In his angry delirium, he went after the witnesses of the scene and those obliging people who had lent him a hand. He wore a horrible scowl, sending them a look filled with hate. “Nothing but a bunch of assassins! Did you think to have my hide? Did you think I couldn’
t defend myself? Get your paws off me!”
He raised his cane, ready to bring it down on the first person who moved.
It was a shocking moment for everyone. Of course, there was no one who was truly intimidated by this threat, but all the same, everyone was seized with a mysterious unease.
“Let me through . . .”
They parted. And Cripure made his way through the little group, getting back on the road, resolved this time to stick up for himself and not let things go.
“Cowards!”
The unease gave way to disgust, and he went on his way through a volley of insults. He turned back around. He was going to see the principal.
“Poor man,” said an older one who’d see the whole thing without saying a word. “He’s off his rocker.”
Someone answered that it wasn’t the first time Cripure had thrown a tantrum like that.
“Yes,” said the old man. “He thinks they’ve got it out for him. For a long time now he’s been practicing with his pistol on the strand when he goes to his cottage.”
“What! His pistol? Why?”
“Dunno. He likes it. And besides, yeah, he thinks he’d in danger since it started to go poorly for him. He thinks the revolution will come and he’ll be killed first.”
“By whom?”
“He said the workers will kill him. No one knows why. He has ideas like that. He thinks people see him as an . . . intellectual. And plus, there’s a story about little dogs in there, go figure. Yes, the neighbors scolded him for feeding the little dogs but having no mercy for men. Something like that. And since then . . .”
“Since then he’s been doing target practice?”
“Well,” said the old man, “it’s not so simple.”
Cripure’s shadow disappeared around the corner.

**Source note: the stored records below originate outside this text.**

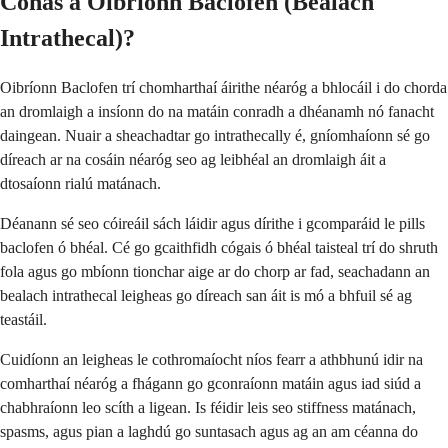
Conas a Oibríonn Baclofen (Bealach
Intrathecal)?
Oibríonn Baclofen trí chomharthaí áirithe néaróg a bhlocáil i do chorda
an dromlaigh a insíonn do na matáin conradh a dhéanamh nó fanacht
daingean. Nuair a sheachadtar go intrathecally é, gníomhaíonn sé go
díreach ar na cosáin néaróg seo ag leibhéal an dromlaigh áit a
dtosaíonn rialú matánach.
Déanann sé seo cóireáil sách láidir agus dírithe i gcomparáid le pills
baclofen ó bhéal. Cé go gcaithfidh cógais ó bhéal taisteal trí do shruth
fola agus go mbíonn tionchar aige ar do chorp ar fad, seachadann an
bealach intrathecal leigheas go díreach san áit is mó a bhfuil sé ag
teastáil.
Cuidíonn an leigheas le cothromaíocht níos fearr a athbhunú idir na
comharthaí néaróg a fhágann go gconraíonn matáin agus iad siúd a
chabhraíonn leo scíth a ligean. Is féidir leis seo stiffness matánach,
spasms, agus pian a laghdú go suntasach agus ag an am céanna do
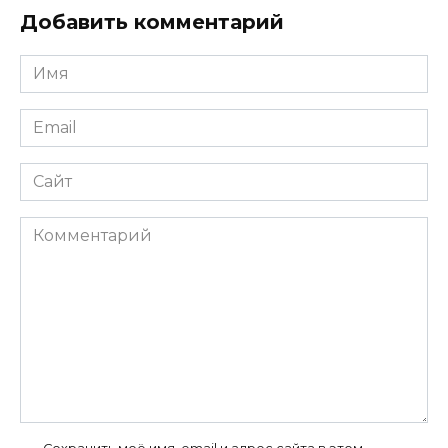
Добавить комментарий
Имя
Email
Сайт
Комментарий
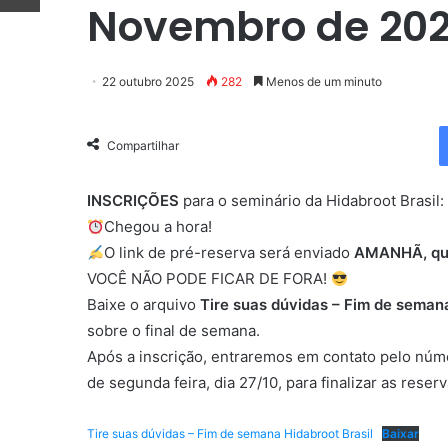
Novembro de 20
22 outubro 2025
282
Menos de um minuto
Compartilhar
INSCRIÇÕES
para o seminário da Hidabroot Brasil:
Chegou a hora!
O link de pré-reserva será enviado
AMANHÃ, quin
VOCÊ NÃO PODE FICAR DE FORA!
Baixe o arquivo
Tire suas dúvidas – Fim de seman
sobre o final de semana.
Após a inscrição, entraremos em contato pelo núme
de segunda feira, dia 27/10, para finalizar as reser
Tire suas dúvidas – Fim de semana Hidabroot Brasil
Baixar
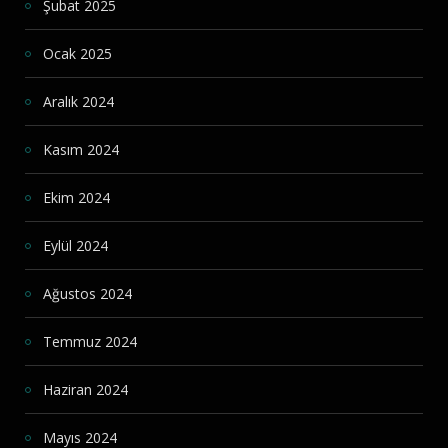
Şubat 2025
Ocak 2025
Aralık 2024
Kasım 2024
Ekim 2024
Eylül 2024
Ağustos 2024
Temmuz 2024
Haziran 2024
Mayıs 2024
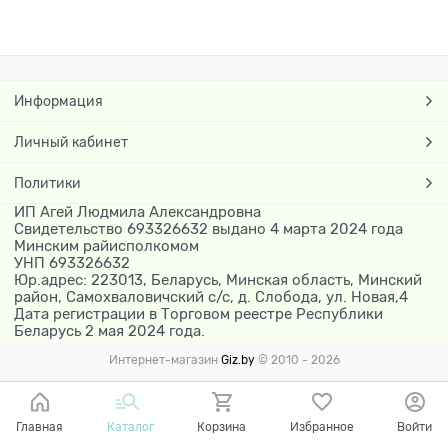
Информация
Личный кабинет
Политики
ИП Агей Людмила Александровна
Свидетельство 693326632 выдано 4 марта 2024 года
Минским райисполкомом
УНП 693326632
Юр.адрес: 223013, Беларусь, Минская область, Минский
район, Самохваловичский с/с, д. Слобода, ул. Новая,4
Дата регистрации в Торговом реестре Республики
Беларусь 2 мая 2024 года.
Интернет-магазин
Giz.by
© 2010 - 2026
Главная
Каталог
Корзина
Избранное
Войти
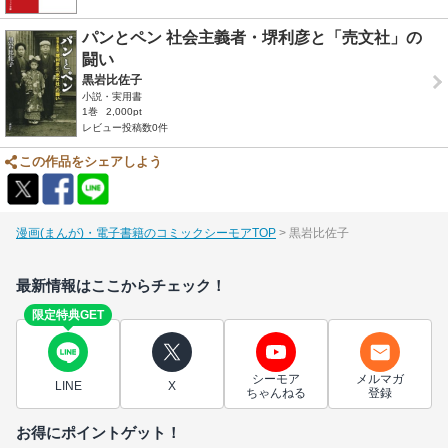
パンとペン 社会主義者・堺利彦と「売文社」の
闘い
黒岩比佐子
小説・実用書
1巻
2,000pt
レビュー投稿数0件
この作品をシェアしよう
漫画(まんが)・電子書籍のコミックシーモアTOP
黒岩比佐子
最新情報はここからチェック！
限定特典GET
シーモア
メルマガ
LINE
X
ちゃんねる
登録
お得にポイントゲット！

The little group disbanded.
Since the day long ago when he’d run to the telegraph office to insult the judges who had rejected his thesis, he’d never known such fury. He went back through the streets as if in a dream, opened the school gates without seeing them, and scaled, as if in a huge hurry, the same too-large, too-loud staircase in between the oozing walls that he’d climbed down not long ago, with the haste of a hunted man. In black on a plaque of white enamel: Principal’s Office.